PAGE EXCERPT
★ ★ ★ ★ ★ ★ ★
In other words, God wants us to have invested our minds in God’s trustworthiness to the extent that it’s no longer head knowledge, but true heart knowledge. When we believe, fully, thoroughly, that God has our best interest at heart, then no matter what happens, we put our life in His hands - and leave it there.
In February 2007, we had a very warm day, after a series of cold days when the children hadn’t been outside. After a morning of schoolwork, I told the boys they needed haircuts - outside. I trimmed Christopher’s hair first. When I finished, he asked if he could ride his bike while I cut Jonathan’s hair. I said yes, but that I wasn’t going to be very long, then we’d do a little more school work. He quickly grabbed his bike and rode on the porch, headed towards the ramp down to the sidewalk. The porch was wet. He was going too fast. His wheel lost traction. As his bike slipped out from under him, Christopher was catapulted into the logs which stick out from the corner of the porch. The impact broke his jaw, popping the bone out of the flesh and then snapping it back in again. Christopher came running, screaming, blood pouring out of his mouth and out of his face.
★ ★ ★ ★ ★ ★ ★
PROBLEM A
In the passage about trusting God, in what month and year did the very warm day with the haircuts take place?
PROBLEM B
Carry on the passage about trusting God from its final sentence.
The listing has no part in any of this.
★ ★ ★ ★ ★ ★ ★
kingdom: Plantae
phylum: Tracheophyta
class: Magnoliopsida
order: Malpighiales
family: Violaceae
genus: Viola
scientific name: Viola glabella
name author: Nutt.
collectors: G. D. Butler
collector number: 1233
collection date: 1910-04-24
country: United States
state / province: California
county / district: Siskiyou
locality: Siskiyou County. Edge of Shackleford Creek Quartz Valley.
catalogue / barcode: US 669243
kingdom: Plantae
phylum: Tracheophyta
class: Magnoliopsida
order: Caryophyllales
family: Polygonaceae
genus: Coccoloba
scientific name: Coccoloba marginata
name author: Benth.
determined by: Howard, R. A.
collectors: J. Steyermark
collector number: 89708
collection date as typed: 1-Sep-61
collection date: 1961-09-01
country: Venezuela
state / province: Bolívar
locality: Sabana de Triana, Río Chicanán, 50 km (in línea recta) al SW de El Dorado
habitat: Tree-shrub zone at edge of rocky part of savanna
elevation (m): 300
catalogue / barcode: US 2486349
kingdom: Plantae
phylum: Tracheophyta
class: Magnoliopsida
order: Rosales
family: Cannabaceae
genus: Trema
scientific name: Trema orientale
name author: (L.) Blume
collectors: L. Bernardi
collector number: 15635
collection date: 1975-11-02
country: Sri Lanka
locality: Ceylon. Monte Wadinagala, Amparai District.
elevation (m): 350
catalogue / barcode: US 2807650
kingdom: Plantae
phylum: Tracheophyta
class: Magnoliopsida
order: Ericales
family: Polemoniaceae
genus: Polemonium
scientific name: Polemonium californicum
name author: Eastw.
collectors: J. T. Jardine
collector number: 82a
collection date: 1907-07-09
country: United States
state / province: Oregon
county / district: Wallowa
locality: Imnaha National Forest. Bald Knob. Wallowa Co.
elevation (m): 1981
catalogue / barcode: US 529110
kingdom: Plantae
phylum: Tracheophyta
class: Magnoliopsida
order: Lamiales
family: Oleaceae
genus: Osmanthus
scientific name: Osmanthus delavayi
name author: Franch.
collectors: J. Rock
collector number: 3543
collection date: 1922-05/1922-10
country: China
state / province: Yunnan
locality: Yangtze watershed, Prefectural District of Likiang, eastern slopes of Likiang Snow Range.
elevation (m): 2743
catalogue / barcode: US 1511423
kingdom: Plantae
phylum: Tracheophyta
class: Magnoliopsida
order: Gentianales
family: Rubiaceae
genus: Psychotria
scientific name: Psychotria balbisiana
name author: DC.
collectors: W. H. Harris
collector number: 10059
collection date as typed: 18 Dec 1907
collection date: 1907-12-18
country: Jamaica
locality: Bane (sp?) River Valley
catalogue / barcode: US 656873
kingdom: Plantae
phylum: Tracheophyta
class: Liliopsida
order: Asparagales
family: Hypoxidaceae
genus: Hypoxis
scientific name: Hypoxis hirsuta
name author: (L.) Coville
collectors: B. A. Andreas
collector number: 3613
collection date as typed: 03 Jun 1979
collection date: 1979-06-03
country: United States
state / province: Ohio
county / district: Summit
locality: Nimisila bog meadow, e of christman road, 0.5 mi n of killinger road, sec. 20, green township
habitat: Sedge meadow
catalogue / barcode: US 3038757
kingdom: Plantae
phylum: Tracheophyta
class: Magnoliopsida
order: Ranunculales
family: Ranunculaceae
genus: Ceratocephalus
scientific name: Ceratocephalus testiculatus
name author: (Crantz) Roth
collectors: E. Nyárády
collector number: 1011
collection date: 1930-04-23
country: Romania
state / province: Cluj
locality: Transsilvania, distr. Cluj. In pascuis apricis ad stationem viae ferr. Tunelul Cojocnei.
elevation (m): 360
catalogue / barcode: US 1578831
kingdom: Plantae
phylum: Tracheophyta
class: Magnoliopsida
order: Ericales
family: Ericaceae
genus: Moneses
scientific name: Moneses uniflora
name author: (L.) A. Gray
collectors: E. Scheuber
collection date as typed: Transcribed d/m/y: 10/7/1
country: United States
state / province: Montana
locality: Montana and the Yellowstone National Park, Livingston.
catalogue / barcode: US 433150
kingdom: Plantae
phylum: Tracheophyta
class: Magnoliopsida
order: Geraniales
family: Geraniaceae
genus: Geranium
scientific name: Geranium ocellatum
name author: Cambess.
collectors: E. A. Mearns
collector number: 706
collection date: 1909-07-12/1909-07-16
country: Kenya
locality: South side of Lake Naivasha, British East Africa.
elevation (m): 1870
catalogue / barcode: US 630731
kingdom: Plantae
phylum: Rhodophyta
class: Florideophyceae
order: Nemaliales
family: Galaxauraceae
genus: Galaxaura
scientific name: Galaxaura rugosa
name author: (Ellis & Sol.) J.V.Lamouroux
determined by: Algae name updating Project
★ ★ ★ ★ ★ ★ ★
ANSWER A
February 2007.

ANSWER B
The trip to the ER, the ambulance ride, the next four days in Cardinal Glennon Hospital, and the three weeks of his mouth wired shut were some of the toughest days Ron and I have endured as parents. We had many conversations about that incident. I don’t know why God allowed it to happen. It was such a freak accident - with such big consequences! Ron and I asked ourselves, and God, what we were supposed to learn from the whole thing. I did learn some things. Some good things came out of the whole ordeal. But I don’t know that we’ll ever know why it happened. Still, the one thing that Ron and I both concluded had to do with trust, trusting God completely. Think about it: is it really trust if only good things happen? Or, can you really say that you trust God if you always see why a thing happened? Trust means believing that God has your best interest at heart even when you don’t see why, even when it is something painful and difficult.